▶ _Exercise_
Could you copy out the material below line for line, leaving out the pictures?

▶ _Exercise input_

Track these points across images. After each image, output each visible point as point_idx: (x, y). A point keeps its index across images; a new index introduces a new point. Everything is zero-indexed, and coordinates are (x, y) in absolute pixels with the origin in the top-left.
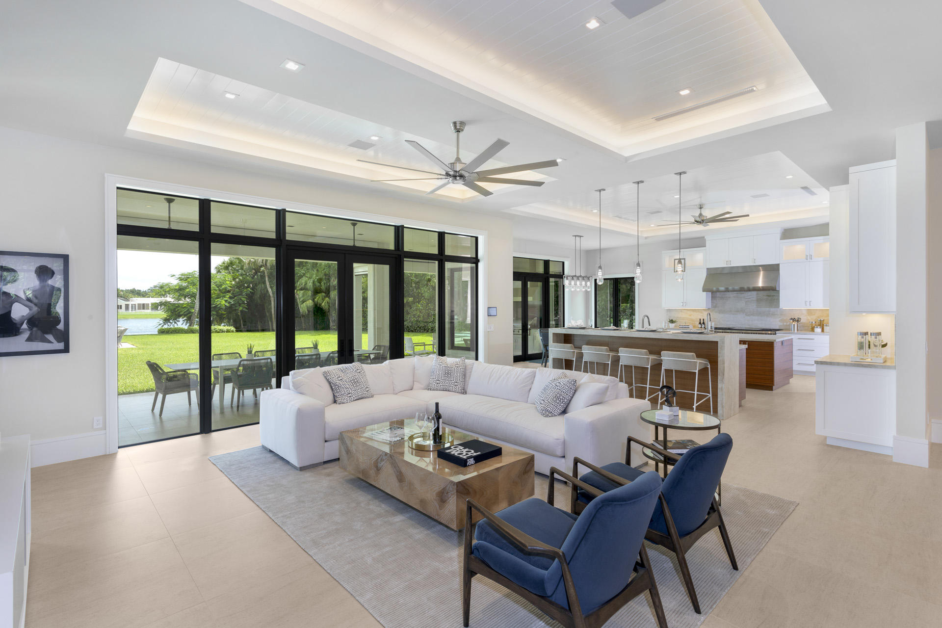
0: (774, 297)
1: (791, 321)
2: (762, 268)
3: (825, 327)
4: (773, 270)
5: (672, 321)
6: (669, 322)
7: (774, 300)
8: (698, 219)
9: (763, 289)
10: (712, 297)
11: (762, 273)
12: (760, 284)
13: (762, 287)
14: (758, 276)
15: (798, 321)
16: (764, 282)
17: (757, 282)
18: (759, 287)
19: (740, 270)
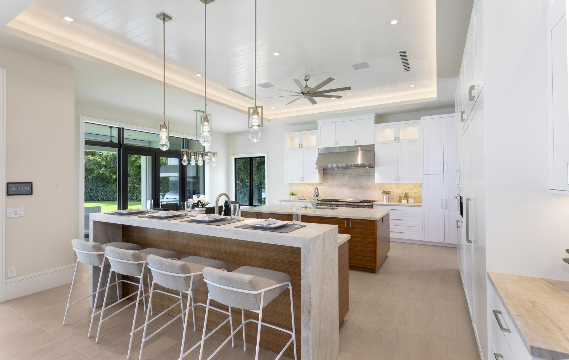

▶ _Expected answer_
Track these points across images. After each image, output each visible point as point_idx: (x, y). A point keeps its index across images; a new index introduces a new point. Everything is zero-indexed, and coordinates are (x, y) in absolute pixels with the origin in the top-left.
0: (774, 297)
1: (791, 321)
2: (762, 268)
3: (825, 327)
4: (773, 270)
5: (672, 321)
6: (669, 322)
7: (774, 300)
8: (698, 219)
9: (763, 289)
10: (712, 297)
11: (762, 273)
12: (760, 284)
13: (762, 287)
14: (758, 276)
15: (798, 321)
16: (764, 282)
17: (757, 282)
18: (759, 287)
19: (740, 270)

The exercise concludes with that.